In the exhibition are all five of Ault’s paintings of Russell’s Corners, including Bright Light at Russell’s Corners , the third in the series, which is part of the American Art Museum’s permanent collection. Four of the scenes are set at night, and having them all in the same gallery allows the viewer to see how the black sky in each becomes more dominant as the series progresses. Buildings, trees and telephone poles are illuminated by a single streetlight in the first couple of depictions, whereas in the last, August Night at Russell’s Corners , which Ault painted in his final year of life, the darkness consumes all but two shadowed faces of barns and a small patch of road, as if Ault is losing the tight hold he once had on the world.

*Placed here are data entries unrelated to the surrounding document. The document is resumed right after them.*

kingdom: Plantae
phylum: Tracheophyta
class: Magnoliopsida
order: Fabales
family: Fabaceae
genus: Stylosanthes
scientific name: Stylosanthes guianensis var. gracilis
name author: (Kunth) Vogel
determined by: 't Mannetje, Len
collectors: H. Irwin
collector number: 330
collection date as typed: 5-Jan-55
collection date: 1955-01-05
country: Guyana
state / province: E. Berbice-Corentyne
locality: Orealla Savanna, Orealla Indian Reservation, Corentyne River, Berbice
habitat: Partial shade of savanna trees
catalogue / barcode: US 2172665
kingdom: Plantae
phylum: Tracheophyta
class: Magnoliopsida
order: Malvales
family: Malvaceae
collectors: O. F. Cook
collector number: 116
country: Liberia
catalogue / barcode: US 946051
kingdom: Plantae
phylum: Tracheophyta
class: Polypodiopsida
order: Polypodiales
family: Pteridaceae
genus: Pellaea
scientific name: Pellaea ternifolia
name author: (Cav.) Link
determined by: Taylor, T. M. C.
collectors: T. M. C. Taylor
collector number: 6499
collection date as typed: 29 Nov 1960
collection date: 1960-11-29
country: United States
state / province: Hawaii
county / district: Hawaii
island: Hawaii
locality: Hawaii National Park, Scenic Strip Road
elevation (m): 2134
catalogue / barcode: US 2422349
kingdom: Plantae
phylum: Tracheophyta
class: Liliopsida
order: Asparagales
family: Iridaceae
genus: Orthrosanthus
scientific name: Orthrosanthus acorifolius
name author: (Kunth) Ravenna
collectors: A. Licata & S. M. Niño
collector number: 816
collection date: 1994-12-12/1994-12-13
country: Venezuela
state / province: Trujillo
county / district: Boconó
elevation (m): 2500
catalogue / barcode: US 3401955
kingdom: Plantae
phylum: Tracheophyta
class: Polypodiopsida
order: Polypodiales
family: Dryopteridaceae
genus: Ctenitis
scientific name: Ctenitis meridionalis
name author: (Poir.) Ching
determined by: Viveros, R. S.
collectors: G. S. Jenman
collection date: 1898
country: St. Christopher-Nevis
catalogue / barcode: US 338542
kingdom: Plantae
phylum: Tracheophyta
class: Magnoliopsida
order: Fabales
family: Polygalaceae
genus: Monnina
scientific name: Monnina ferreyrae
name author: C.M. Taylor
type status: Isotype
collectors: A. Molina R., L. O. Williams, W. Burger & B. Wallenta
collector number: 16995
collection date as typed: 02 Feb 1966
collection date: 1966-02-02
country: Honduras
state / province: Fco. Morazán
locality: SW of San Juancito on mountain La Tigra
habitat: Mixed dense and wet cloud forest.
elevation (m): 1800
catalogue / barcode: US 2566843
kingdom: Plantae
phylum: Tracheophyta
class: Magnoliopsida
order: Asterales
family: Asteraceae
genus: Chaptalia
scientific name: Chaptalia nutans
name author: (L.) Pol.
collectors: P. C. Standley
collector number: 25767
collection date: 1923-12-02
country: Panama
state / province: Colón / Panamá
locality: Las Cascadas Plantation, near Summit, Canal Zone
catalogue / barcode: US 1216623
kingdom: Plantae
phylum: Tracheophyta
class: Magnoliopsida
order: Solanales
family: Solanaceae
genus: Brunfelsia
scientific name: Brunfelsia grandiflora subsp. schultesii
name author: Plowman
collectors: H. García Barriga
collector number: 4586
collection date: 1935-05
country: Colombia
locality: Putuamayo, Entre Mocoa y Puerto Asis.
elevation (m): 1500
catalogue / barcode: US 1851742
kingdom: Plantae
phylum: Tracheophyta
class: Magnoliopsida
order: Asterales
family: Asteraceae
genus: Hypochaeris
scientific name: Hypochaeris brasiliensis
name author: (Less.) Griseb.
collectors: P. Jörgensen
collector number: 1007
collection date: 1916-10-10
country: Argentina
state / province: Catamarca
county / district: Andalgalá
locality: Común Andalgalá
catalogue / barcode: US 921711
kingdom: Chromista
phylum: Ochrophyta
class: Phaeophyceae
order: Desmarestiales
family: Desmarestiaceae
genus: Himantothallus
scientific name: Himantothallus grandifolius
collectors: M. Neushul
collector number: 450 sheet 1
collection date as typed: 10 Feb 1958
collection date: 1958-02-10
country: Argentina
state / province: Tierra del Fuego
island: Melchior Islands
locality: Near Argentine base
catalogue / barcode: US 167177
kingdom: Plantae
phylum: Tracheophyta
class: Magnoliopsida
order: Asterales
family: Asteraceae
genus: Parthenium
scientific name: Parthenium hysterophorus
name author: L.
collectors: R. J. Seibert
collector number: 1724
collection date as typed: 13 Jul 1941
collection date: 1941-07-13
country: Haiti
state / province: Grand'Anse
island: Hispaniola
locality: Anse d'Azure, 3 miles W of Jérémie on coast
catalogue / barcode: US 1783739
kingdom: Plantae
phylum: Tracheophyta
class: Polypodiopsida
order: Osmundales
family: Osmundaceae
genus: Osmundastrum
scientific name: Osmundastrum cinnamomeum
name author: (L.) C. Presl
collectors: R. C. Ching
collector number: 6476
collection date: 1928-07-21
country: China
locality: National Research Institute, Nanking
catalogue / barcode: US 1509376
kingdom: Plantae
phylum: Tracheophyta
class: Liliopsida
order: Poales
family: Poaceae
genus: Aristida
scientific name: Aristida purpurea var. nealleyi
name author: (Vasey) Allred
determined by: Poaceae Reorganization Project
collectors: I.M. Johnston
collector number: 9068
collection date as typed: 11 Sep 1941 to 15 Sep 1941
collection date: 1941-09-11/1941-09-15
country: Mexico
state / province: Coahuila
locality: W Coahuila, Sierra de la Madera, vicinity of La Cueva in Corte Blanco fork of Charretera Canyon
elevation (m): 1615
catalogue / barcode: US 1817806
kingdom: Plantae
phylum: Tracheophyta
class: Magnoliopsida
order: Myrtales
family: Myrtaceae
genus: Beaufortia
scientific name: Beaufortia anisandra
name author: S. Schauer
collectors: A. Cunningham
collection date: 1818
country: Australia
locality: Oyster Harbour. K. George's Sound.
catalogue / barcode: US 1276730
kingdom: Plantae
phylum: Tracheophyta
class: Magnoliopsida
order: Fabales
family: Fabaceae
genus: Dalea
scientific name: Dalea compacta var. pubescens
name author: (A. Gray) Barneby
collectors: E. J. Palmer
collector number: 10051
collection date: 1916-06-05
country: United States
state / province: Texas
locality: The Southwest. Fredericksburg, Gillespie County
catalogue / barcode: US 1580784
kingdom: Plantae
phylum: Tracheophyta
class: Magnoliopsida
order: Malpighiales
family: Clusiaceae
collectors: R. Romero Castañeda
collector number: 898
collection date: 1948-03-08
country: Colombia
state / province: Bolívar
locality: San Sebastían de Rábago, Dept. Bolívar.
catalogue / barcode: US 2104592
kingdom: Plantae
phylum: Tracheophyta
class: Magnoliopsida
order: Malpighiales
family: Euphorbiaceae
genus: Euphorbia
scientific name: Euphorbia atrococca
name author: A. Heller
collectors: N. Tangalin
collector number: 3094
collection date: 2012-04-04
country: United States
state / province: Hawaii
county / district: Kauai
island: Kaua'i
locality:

“I couldn’t blame people for thinking this is an unduly dark show,” says Nemerov. Perhaps for that reason, the art historian clings to the recurring streetlight in the Russell’s Corners series. “That light represents something that is about delivery, revelation and pleasure,” he says. He suggests that the light could have a religious connotation. Its radiating beams are reminiscent of the light in Sassetta’s 15th- century painting The Journey of the Magi , a reproduction of which Ault kept in his studio. But because the artist was not a religious man, Nemerov considers the light a symbol of the ecstasy and exhilaration of an artistic act, a burst of creativity. After all, out of Ault’s turmoil came one glaringly positive thing: an impressive body of art. Quite fittingly, Louise used a quotation from the German philosopher Friedrich Nietzsche to describe her husband. “Unless there be chaos within, no dancing star can be born.”